I really disagree with that analysis. During Watergate, 2/3 of the Republican members of the Judiciary Committee voted against all impeachment charges. And that’s after there was an actual audio recording of the President committing the crimes he was charged with. Direct evidence like that is very rare, even in normal criminal cases–usually convictions hinge upon a pile-up of circumstantial evidence that can’t be explained away by any other plausible scenario (i.e. “beyond reasonable doubt”). That’s much more likely to be the case here.

So if the case against Trump never gets as bulletproof as the case against Nixon, I’d say well over 2/3 of the Republican members of the relevant committees will avoid taking any action at all. Which is more than enough to ensure nothing happens. And Republicans won’t see any blowback regardless of how big the scandal becomes.
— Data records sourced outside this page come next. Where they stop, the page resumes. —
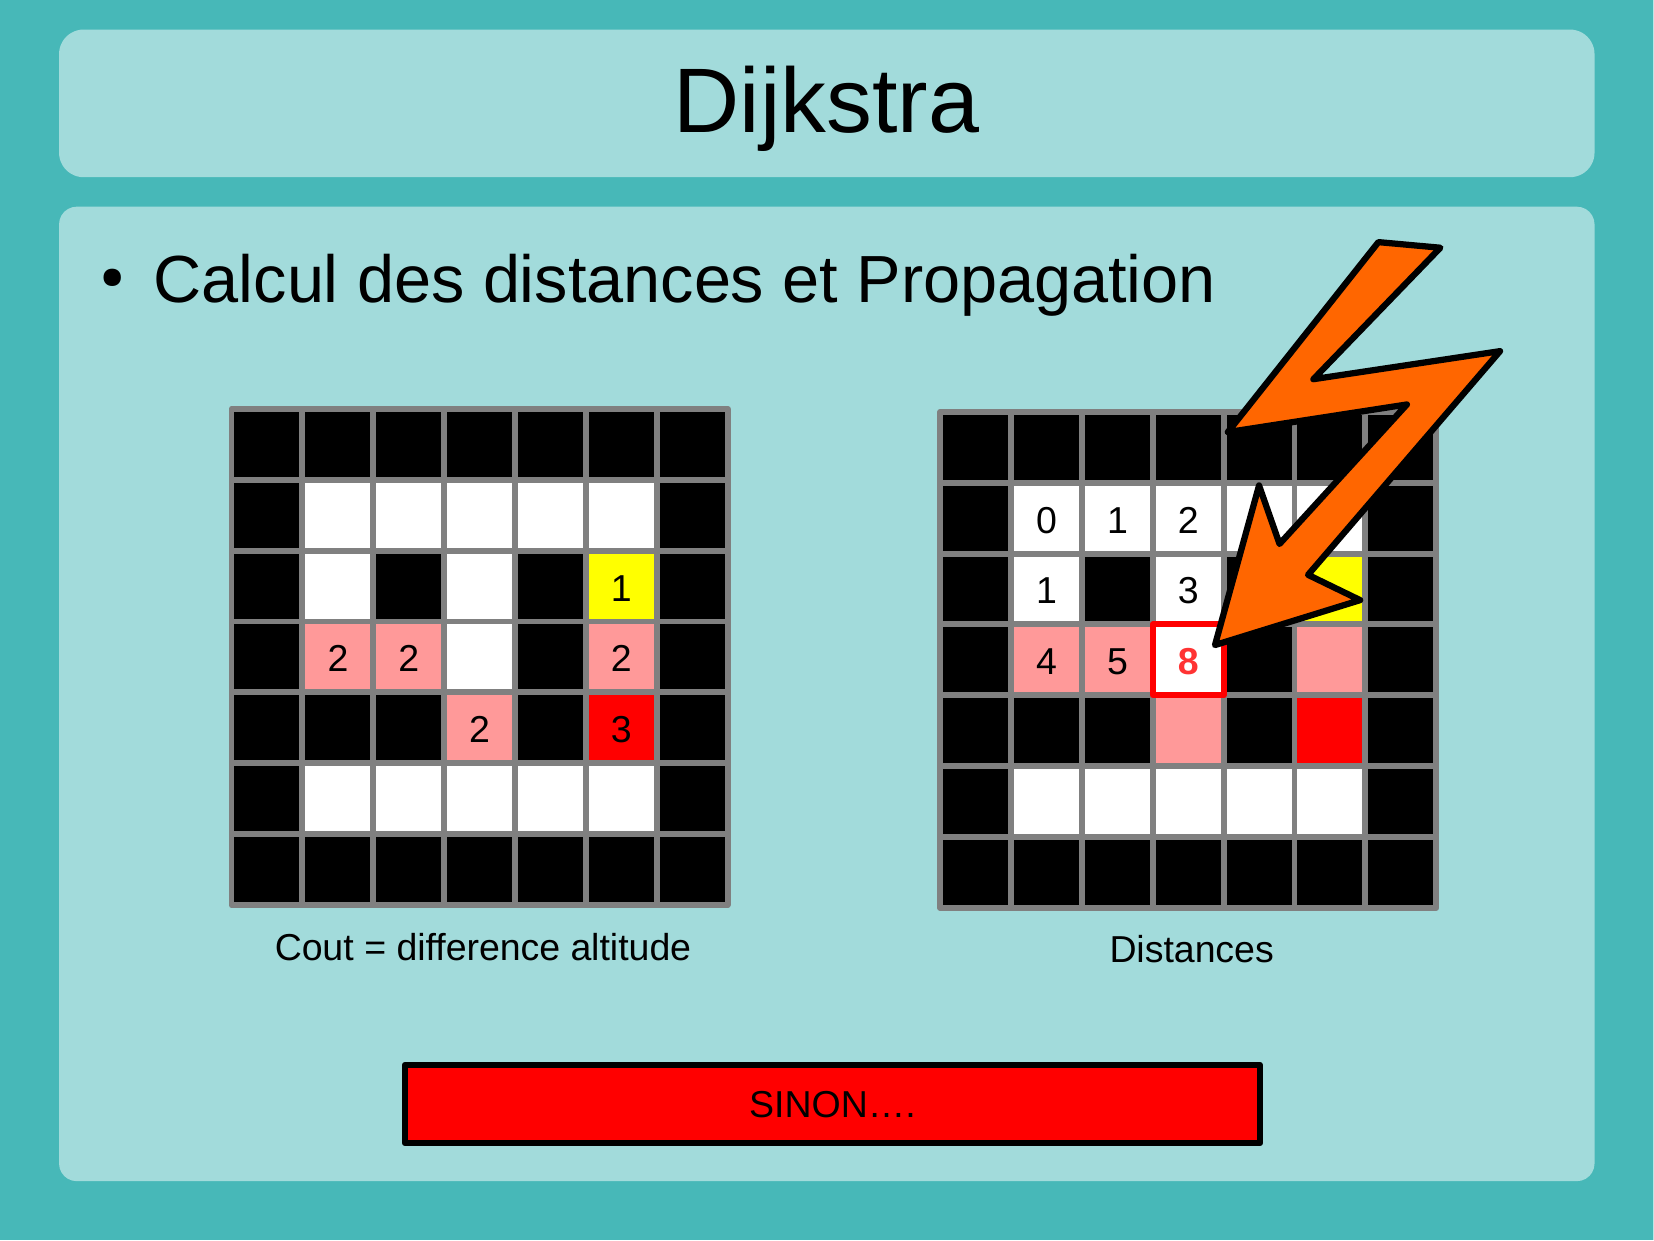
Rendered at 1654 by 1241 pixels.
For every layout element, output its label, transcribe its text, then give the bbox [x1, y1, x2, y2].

text_box 4 [1011, 624, 1082, 695]
text_box 3 [585, 692, 657, 763]
text_box 8 [1152, 624, 1224, 696]
text_box 2 [1152, 482, 1223, 553]
text_box 2 [374, 621, 444, 692]
text_box [231, 408, 728, 905]
text_box SINON…. [405, 1065, 1261, 1144]
text_box 2 [585, 621, 657, 692]
text_box 1 [585, 550, 657, 621]
list Calcul des distances et Propagation [82, 242, 1571, 962]
text_box 0 [1011, 482, 1082, 553]
text_box 2 [444, 692, 514, 763]
text_box 1 [1082, 482, 1152, 553]
text_box [940, 242, 1501, 908]
text_box 1 [1011, 553, 1082, 624]
text_box Distances [911, 921, 1473, 979]
text_box 2 [302, 621, 374, 692]
text_box 3 [1152, 553, 1223, 624]
title Dijkstra [0, 41, 1654, 160]
text_box 5 [1082, 624, 1152, 695]
text_box Cout = difference altitude [202, 918, 764, 976]
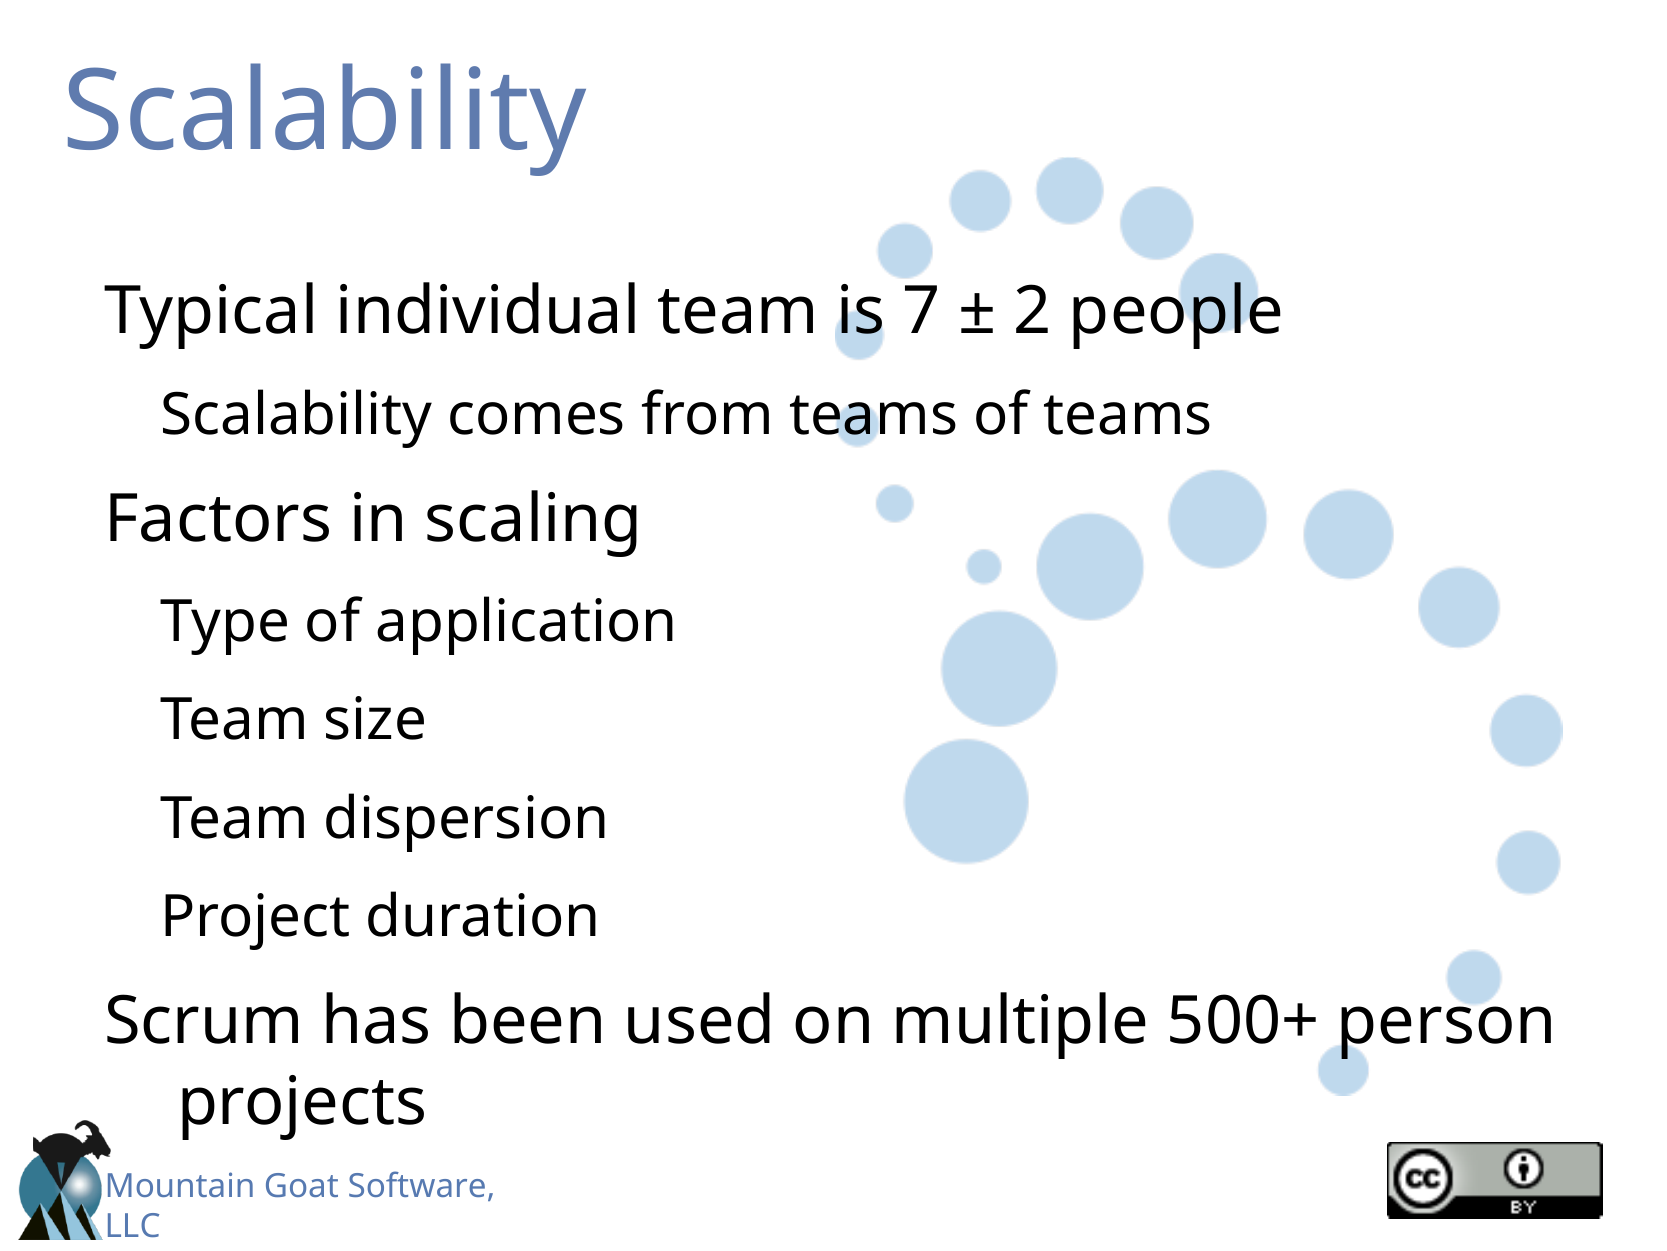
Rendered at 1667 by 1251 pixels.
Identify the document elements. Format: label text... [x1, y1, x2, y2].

picture [1387, 1159, 1603, 1219]
picture [835, 194, 1563, 262]
list Typical individual team is 7 ± 2 people Scalability comes from teams of teams Factors in scaling Type of application Team size Team dispersion Project duration Scrum has been used on multiple 500+ person projects [56, 262, 1609, 1159]
title Scalability [56, 18, 1609, 194]
picture [18, 1120, 111, 1240]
As long as Trump’s approval stays above ~32%, they keep the Senate–with no real risk of losing it until 2022. The House is theirs until 2022 even if voters overwhelmingly prefer Democrats–and it’ll likely remain theirs after 2022 if they keep control of the redistricting process. What other changes may happen to our election system before 2022 is also worth considering.

If the scandals keep going at their current rate (major scandal every 12 hours or so, no actual video footage of Trump eating the puppy, just twelve witnesses), I think we’re looking at a second Trump term. That’s not doomed.

I think there are some additional factors to take into consideration here. One of them is that Trump has already made quite a few enemies in Congress, and he’s proving to be an embarrassment in terms of policy. Nixon was at least a savvy politician. There is also the matter of the crime. The Russia collusion has the potential to be much bigger than Watergate, if any hard evidence surfaces. Of course, there has been an erosion of values in Congress leading them to look the other way even when faced with wrongdoing, so perhaps these factors cancel out. But I don’t think that he is in a better position than Nixon at this point in his presidency.

Sure, there’s never a 100% perfect analog. That’s the perennial problem with using historical precedents to predict current events. But I think that it’s pretty clear (to me, at least) that if Republicans ran both houses of Congress, Nixon would never have been forced to resign, in spite of direct evidence of criminal wrongdoing. That doesn’t bode well.